Arrange all of the items below as a numbered list, one line per entry, with blank lines omitted.

** Begin Entries supplied **

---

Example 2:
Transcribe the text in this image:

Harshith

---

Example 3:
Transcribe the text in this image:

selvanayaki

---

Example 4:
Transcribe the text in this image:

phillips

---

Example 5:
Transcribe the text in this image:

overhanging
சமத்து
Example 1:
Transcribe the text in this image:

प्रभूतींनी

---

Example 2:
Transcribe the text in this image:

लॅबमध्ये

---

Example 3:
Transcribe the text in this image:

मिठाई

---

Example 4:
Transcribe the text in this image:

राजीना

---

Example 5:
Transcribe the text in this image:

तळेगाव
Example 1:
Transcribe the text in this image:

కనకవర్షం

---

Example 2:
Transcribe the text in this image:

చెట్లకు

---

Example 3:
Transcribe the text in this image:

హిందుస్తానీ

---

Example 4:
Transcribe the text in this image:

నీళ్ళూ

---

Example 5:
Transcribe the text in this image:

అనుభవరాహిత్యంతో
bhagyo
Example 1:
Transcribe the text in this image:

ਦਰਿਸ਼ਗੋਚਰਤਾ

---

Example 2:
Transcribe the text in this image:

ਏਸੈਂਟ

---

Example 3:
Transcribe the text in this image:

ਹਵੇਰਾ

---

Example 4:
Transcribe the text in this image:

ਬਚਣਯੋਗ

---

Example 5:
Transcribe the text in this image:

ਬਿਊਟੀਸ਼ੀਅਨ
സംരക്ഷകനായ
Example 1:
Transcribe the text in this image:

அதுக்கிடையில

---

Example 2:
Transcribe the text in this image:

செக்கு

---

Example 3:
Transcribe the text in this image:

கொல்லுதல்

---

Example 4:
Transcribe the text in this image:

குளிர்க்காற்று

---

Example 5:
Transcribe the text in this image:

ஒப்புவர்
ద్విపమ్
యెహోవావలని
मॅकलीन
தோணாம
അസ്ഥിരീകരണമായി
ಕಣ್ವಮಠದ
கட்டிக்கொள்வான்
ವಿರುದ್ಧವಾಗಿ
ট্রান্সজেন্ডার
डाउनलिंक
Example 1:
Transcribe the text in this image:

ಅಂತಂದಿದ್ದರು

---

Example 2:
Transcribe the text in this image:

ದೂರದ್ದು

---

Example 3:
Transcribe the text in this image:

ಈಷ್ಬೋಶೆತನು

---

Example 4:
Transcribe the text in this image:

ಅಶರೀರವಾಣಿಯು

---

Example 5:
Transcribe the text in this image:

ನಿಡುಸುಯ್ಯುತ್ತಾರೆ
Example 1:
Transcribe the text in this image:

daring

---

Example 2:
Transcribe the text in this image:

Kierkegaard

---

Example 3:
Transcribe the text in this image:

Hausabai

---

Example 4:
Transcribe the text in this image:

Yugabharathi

** End Entries supplied **

• The answer
1. ---
2. Example 2:
3. Transcribe the text in this image:
4. Harshith
5. ---
6. Example 3:
7. Transcribe the text in this image:
8. selvanayaki
9. ---
10. Example 4:
11. Transcribe the text in this image:
12. phillips
13. ---
14. Example 5:
15. Transcribe the text in this image:
16. overhanging
17. சமத்து
18. Example 1:
19. Transcribe the text in this image:
20. प्रभूतींनी
21. ---
22. Example 2:
23. Transcribe the text in this image:
24. लॅबमध्ये
25. ---
26. Example 3:
27. Transcribe the text in this image:
28. मिठाई
29. ---
30. Example 4:
31. Transcribe the text in this image:
32. राजीना
33. ---
34. Example 5:
35. Transcribe the text in this image:
36. तळेगाव
37. Example 1:
38. Transcribe the text in this image:
39. కనకవర్షం
40. ---
41. Example 2:
42. Transcribe the text in this image:
43. చెట్లకు
44. ---
45. Example 3:
46. Transcribe the text in this image:
47. హిందుస్తానీ
48. ---
49. Example 4:
50. Transcribe the text in this image:
51. నీళ్ళూ
52. ---
53. Example 5:
54. Transcribe the text in this image:
55. అనుభవరాహిత్యంతో
56. bhagyo
57. Example 1:
58. Transcribe the text in this image:
59. ਦਰਿਸ਼ਗੋਚਰਤਾ
60. ---
61. Example 2:
62. Transcribe the text in this image:
63. ਏਸੈਂਟ
64. ---
65. Example 3:
66. Transcribe the text in this image:
67. ਹਵੇਰਾ
68. ---
69. Example 4:
70. Transcribe the text in this image:
71. ਬਚਣਯੋਗ
72. ---
73. Example 5:
74. Transcribe the text in this image:
75. ਬਿਊਟੀਸ਼ੀਅਨ
76. സംരക്ഷകനായ
77. Example 1:
78. Transcribe the text in this image:
79. அதுக்கிடையில
80. ---
81. Example 2:
82. Transcribe the text in this image:
83. செக்கு
84. ---
85. Example 3:
86. Transcribe the text in this image:
87. கொல்லுதல்
88. ---
89. Example 4:
90. Transcribe the text in this image:
91. குளிர்க்காற்று
92. ---
93. Example 5:
94. Transcribe the text in this image:
95. ஒப்புவர்
96. ద్విపమ్
97. యెహోవావలని
98. मॅकलीन
99. தோணாம
100. അസ്ഥിരീകരണമായി
101. ಕಣ್ವಮಠದ
102. கட்டிக்கொள்வான்
103. ವಿರುದ್ಧವಾಗಿ
104. ট্রান্সজেন্ডার
105. डाउनलिंक
106. Example 1:
107. Transcribe the text in this image:
108. ಅಂತಂದಿದ್ದರು
109. ---
110. Example 2:
111. Transcribe the text in this image:
112. ದೂರದ್ದು
113. ---
114. Example 3:
115. Transcribe the text in this image:
116. ಈಷ್ಬೋಶೆತನು
117. ---
118. Example 4:
119. Transcribe the text in this image:
120. ಅಶರೀರವಾಣಿಯು
121. ---
122. Example 5:
123. Transcribe the text in this image:
124. ನಿಡುಸುಯ್ಯುತ್ತಾರೆ
125. Example 1:
126. Transcribe the text in this image:
127. daring
128. ---
129. Example 2:
130. Transcribe the text in this image:
131. Kierkegaard
132. ---
133. Example 3:
134. Transcribe the text in this image:
135. Hausabai
136. ---
137. Example 4:
138. Transcribe the text in this image:
139. Yugabharathi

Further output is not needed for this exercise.